From the Print
Villager Kira Lugo, center, is opening a funky new clothing boutique in the space recently vacated by Sam & Eddie’s Open Books. The store will sell new clothing in vintage and retro styles from the 1940s to 1980s. With Lugo are her husband, Brian, and two of her four children — 12-year-old Zach and three-year-old Noah. (Photo by Megan Bachman)

Villager Kira Lugo, center, is opening a funky new clothing boutique in the space recently vacated by Sam & Eddie’s Open Books. The store will sell new clothing in vintage and retro styles from the 1940s to 1980s. With Lugo are her husband, Brian, and two of her four children — 12-year-old Zach and three-year-old Noah. (Photo by Megan Bachman)

Iona pushes vintage clothes

At a new local clothing boutique modeled after an eclectic mixtape, you might find jazz-era dresses next to Elvis Presley-inspired bowler shirts, Ramones-influenced punk rock attire among Beatles generation flower patterns, and glam rock skinny jeans beside Nancy Sinatra’s go-go boots.

Merging fashion and music from the 1940s to 1980s, Iona Boutique is set to open next month at 232 Xenia Avenue in the space recently vacated by Sam & Eddie’s Open Books. According to villager Kira Lugo, the woman behind the conceptual shop, retro looks are becoming more popular, but they’ve always been en vogue.

“The trend of vintage and retro came back with [the television show] Mad Men,” Lugo said this week. “But for me it’s always been in style. There are just these surges.”

The designs may be vintage, but the clothing for sale is all new, available in a wide variety of sizes and price ranges and mostly American-made, Lugo said. At Iona you can get workplace attire, a cocktail dress, an outfit for clubbing, and a prom dress or suit, all at one place. Mixing and matching is encouraged: Don’t be surprised to see someone walk out with a 1950s-era chiffon petticoat paired with combat boots.

With a background in clothing retail and a degree in fashion merchandising and design, Lugo finds herself the perfect person to bring the latest throwback style trends from the coasts to the Midwest. And she finds the funky town of Yellow Springs the perfect place for her funky store.

“You can walk down the street here and see a girl with punked out hair and tattoos and then see someone in a business suit,” Lugo said. “We welcome everyone, and you can fit in no matter what. That’s why I think I’ll fit in.”

Though clothes will be Iona’s main draw, the store will also sell purses, jewelry and home accessories. The vibe of the shop, located in an 1800s brick building, will be retro too — with posters of movie stars and pop icons along the walls and the sounds of music through the decades.

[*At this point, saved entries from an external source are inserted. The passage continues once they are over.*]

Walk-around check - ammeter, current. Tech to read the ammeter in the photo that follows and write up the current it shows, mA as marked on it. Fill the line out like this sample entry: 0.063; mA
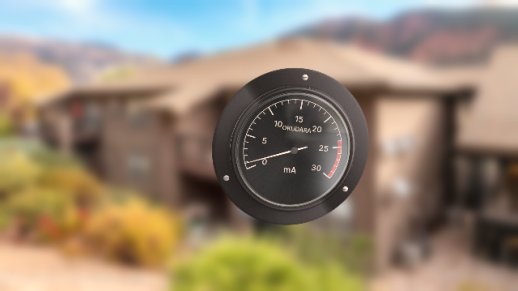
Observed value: 1; mA
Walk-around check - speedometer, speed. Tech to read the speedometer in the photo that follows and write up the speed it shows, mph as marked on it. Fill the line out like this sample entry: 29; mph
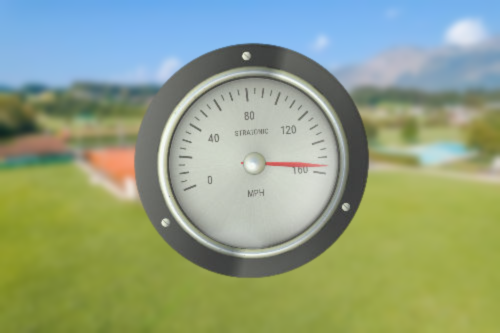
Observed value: 155; mph
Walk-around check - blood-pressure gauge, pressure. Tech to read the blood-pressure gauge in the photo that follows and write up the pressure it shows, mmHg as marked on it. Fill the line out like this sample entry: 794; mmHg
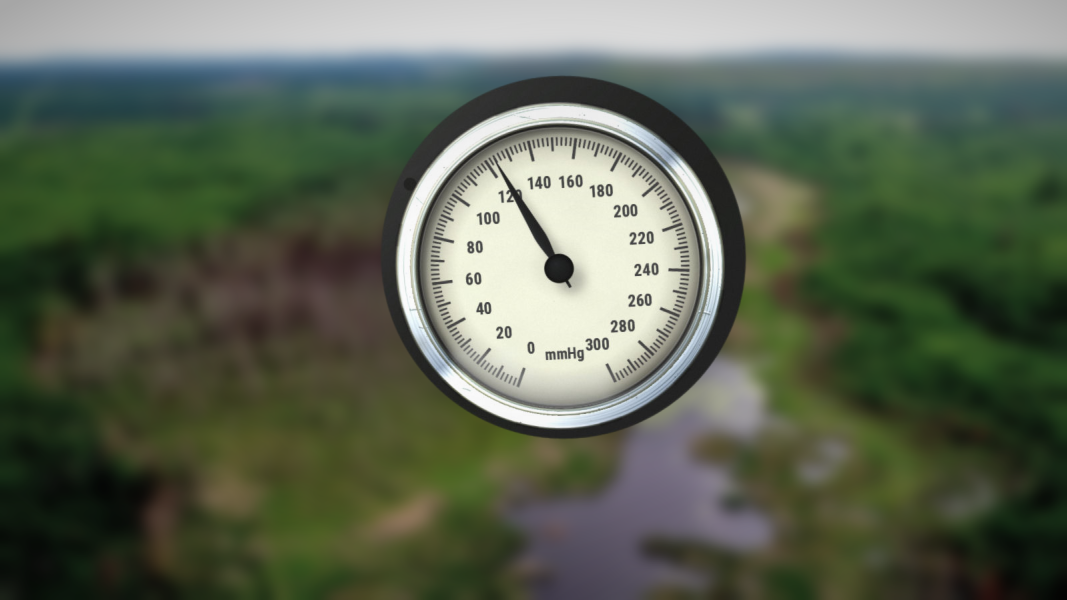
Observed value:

The popularity of retro styles goes in cycles, Lugo explained. In the 1980s, the shoulder pads of the ’40s and leather jackets of the ’50s came back (think Grease), and now the ’80s are back.

“It’s about nostalgia,” Lugo said of the trend. “People like to think back to a time when they were younger.”

The timing is perfect since Lugo, 41, is a child of the ’80s and a big fan of the pop culture of that decade. She even named the store after a character in the John Hughes movie Pretty in Pink. In the movie, Iona is a 30-something woman who wears a punky leather vest with spiked hair in one scene and later a ‘40s dress with big shoulders. Iona’s fashion boldness is instructive.

“Like her I want to inspire young people to be who they are, to dress how they want and to just be themselves to the fullest,” Lugo said. She said she hopes local teens can find styles at her store so they won’t go to the mall. And she eventually wants to start a complimentary nonprofit to help teenage girls with self-esteem.

Lugo also said she hopes to someday design her own line of clothing, reaching a dream she has had since she was a teen. An Erie, Pa. native who moved to the village with her husband and four children a few years ago to be near family, Lugo worked for years in corporate America for Target, JC Penny and The Limited. Now she’s excited to have her own place, and to be in Yellow Springs.

“When we moved here we wanted to open a business just to be a part of it all,” Lugo said. “It’s like we’re laying down roots and becoming part of the community.”